Summed up

  • 2000-08-17

SINGING FOR CASH: The Latvian group Zig Zag won the Grand Prix of 1,500 lats ($2,454) in Liepaja's 25th Dzintars music festival, producer Gunta Veisbuka said. Latvian group Shake & Bake finished second and received 800 lats, while British band Dust picked up 500 lats for third. Lithuanian group Empy X won 200 lats for fourth. Jury Chairman Juris Kulakovs said the jury this year was unanimous in deciding on the best group. The main reason for such a decision was the group's professionalism and "special image."

POLICE CONFISCATE DRUGS: Officers from the Latvian Drug Enforcement Bureau confiscated drugs, weapons and cash on a sweep Aug. 11. DEB detained a total of 14 persons from four apartments in central Riga, Krists Leiskalns, police spokesman, said. The police found in the apartments 100-200 grams of heroine, $20,000 and 200 lats ($327) in cash, two guns possessed illegally, and one pneumatic pistol.

CAUGHT BY THE PAST: A woman hunted by the Latvian police since 1994 is being extradited from Germany. In 1994 with several persons she robbed a flat and stole various items worth a total of 4,000 lats ($6,546). The prosecutor's office said that after committing the crime, the woman and her accomplices were detained. She later fled to Germany.

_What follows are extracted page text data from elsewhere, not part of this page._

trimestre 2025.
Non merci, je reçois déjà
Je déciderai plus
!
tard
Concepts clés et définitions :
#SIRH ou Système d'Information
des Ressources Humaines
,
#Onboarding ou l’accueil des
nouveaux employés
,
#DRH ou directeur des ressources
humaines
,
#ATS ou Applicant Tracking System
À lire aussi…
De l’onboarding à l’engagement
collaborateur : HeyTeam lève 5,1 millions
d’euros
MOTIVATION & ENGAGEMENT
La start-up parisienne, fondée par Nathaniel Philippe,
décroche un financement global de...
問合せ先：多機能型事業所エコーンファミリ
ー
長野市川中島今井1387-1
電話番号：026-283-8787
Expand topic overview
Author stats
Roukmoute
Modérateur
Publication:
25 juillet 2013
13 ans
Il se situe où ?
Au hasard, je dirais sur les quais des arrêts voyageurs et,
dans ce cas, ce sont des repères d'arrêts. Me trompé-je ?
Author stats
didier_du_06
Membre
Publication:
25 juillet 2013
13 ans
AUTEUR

BUSTED AT AIRPORT: The regional court in Vilnius issued a warrant for arrest on Aug. 12 of a Turkish citizen. The citizen is wanted by police for smuggling drugs several times in different countries. Ali Ay arrived in Vilnius from Stockholm with a Swedish passport. He was detained on suspicion of terrorism, drug smuggling and money laundering on a large scale. The Lithuanian court warranted Ay's arrest on the grounds that an international search for him had been announced, and that Turkey had applied for his extradition. Ali Ay was present at the court hearing and asked not to be detained. He said that he was detained for a crime he had committed in Sweden and that he had already served a term for it in Sweden.

SOCCER FANS CLASH OFF FIELD: A scuffle broke out in Vilnius on Aug. 10 among Lithuanian and Polish soccer fans. The police said that Lithuanian fans attacked about 40 Polish fans, hospitalizing two. The Polish soccer fans refused to launch a complaint with the police in spite of clear evidence of having been attacked.

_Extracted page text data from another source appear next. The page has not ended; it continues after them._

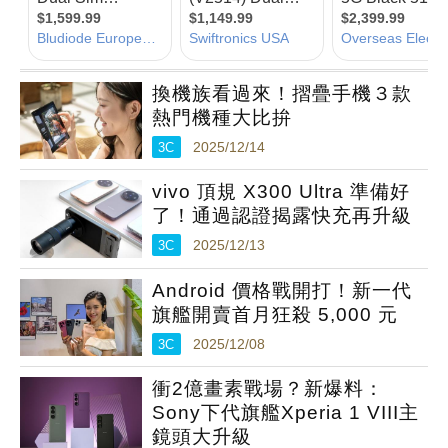
換機族看過來！摺疊手機３款
熱門機種大比拚
3C
2025/12/14
vivo 頂規 X300 Ultra 準備好
了！通過認證揭露快充再升級
3C
2025/12/13
Android 價格戰開打！新一代
旗艦開賣首月狂殺 5,000 元
3C
2025/12/08
衝2億畫素戰場？新爆料：
Sony下代旗艦Xperia 1 VIII主
鏡頭大升級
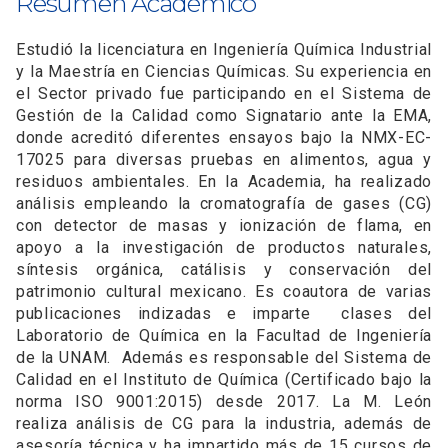
Resumen Académico
Estudió la licenciatura en Ingeniería Química Industrial
y la Maestría en Ciencias Químicas. Su experiencia en
el Sector privado fue participando en el Sistema de
Gestión de la Calidad como Signatario ante la EMA,
donde acreditó diferentes ensayos bajo la NMX-EC-
17025 para diversas pruebas en alimentos, agua y
residuos ambientales. En la Academia, ha realizado
análisis empleando la cromatografía de gases (CG)
con detector de masas y ionización de flama, en
apoyo a la investigación de productos naturales,
síntesis orgánica, catálisis y conservación del
patrimonio cultural mexicano. Es coautora de varias
publicaciones indizadas e imparte clases del
Laboratorio de Química en la Facultad de Ingeniería
de la UNAM. Además es responsable del Sistema de
Calidad en el Instituto de Química (Certificado bajo la
norma ISO 9001:2015) desde 2017. La M. León
realiza análisis de CG para la industria, además de
asesoría técnica y ha impartido más de 15 cursos de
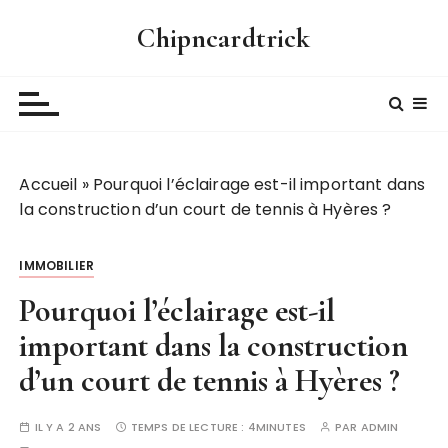
P
Chipncardtrick
a
s
s
e
r
a
Accueil
»
Pourquoi l’éclairage est-il important dans
u
la construction d’un court de tennis à Hyères ?
c
o
n
IMMOBILIER
t
Pourquoi l’éclairage est-il
e
n
important dans la construction
u
d’un court de tennis à Hyères ?
IL Y A 2 ANS
TEMPS DE LECTURE :
4MINUTES
PAR
ADMIN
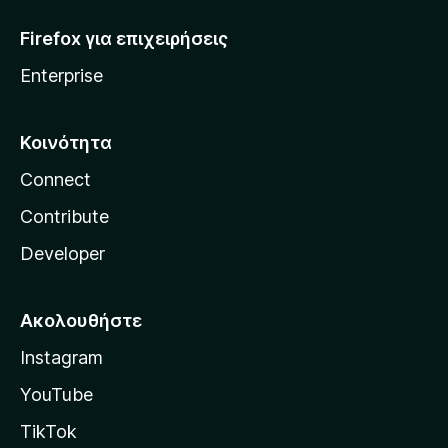
Firefox για επιχειρήσεις
Enterprise
Κοινότητα
Connect
Contribute
Developer
Ακολουθήστε
Instagram
YouTube
TikTok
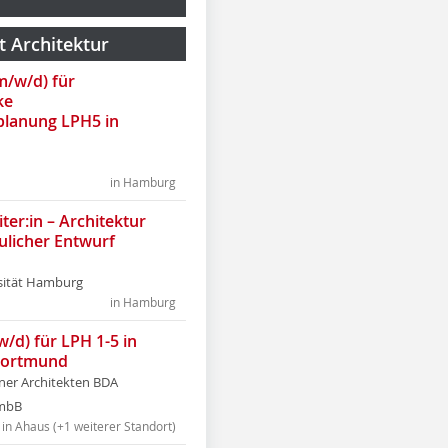
t Architektur
(m/w/d) für
ke
lanung LPH5 in
in Hamburg
ter:in – Architektur
ulicher Entwurf
sität Hamburg
in Hamburg
w/d) für LPH 1-5 in
Dortmund
tner Architekten BDA
tmbB
in Ahaus (+1 weiterer Standort)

A BOOT SAVED THE DAY: The Lithuanian Airlines quality manager, Vilmantas Mazonas, left for Israel on Aug. 11 to investigate an incident involving an LA aircraft at the Ben Gurion airport in Tel Aviv, LA director-general Kestutis Auryla said. Israeli airport worker Abrosh Michaelov claims he had diverted a potential disaster from an LA jet by swiftly placing his boot under the airliner's wheels to stop it in its tracks. The LA director-general said that the Israeli national company El Al ground services should take all the blame for failing to provide special stoppers to be placed under the wheels of the aircraft.

CAUGHT ON BRIDGE: A Russian tax inspector attempted to bring illegal cigarettes into Estonia on Aug. 11, using a simplified border crossing pass at the Narva checkpoint. The tax inspector crossed the footbridge over the Narva river into Estonia at about 4 p.m. when she was stopped by border guards who found 40 packages of Arktika cigarettes hidden under her clothes, a representative of the border guard board said.

JUDGES WANT MORE: Estonian judges are applying for a 20 percent salary raise as of next year, so the state court chairmen's salary would become equal to the president's and the prime minister's. According to a bill worked out at the Justice Ministry, State Court chairman Uno Lohmus would be paid 22,500 kroons ($1,300) and ordinary judges 18,000 kroons monthly, the daily Eesti Paevaleht reported. The bill also includes the right for judges to receive state support in the acquisition of a house or an apartment.

MILLIONAIRE TO VISIT SEA TOMB: Estonia agreed Aug. 10 to send a border guard officer to observe the dive to the ferry Estonia wreck by the American Gregg Bemis. Finland and Sweden have decided to send patrol boats to watch the dive to the wreck, and Estonia consented to send a border guard officer on a Swedish vessel, the government's spokesman said. Bemis, a U.S. millionaire, said he is planning to dive to the wreck of the passenger ferry Estonia in August and establish the real causes of its sinking. He has not said exactly when he is planning to go down to the wreck.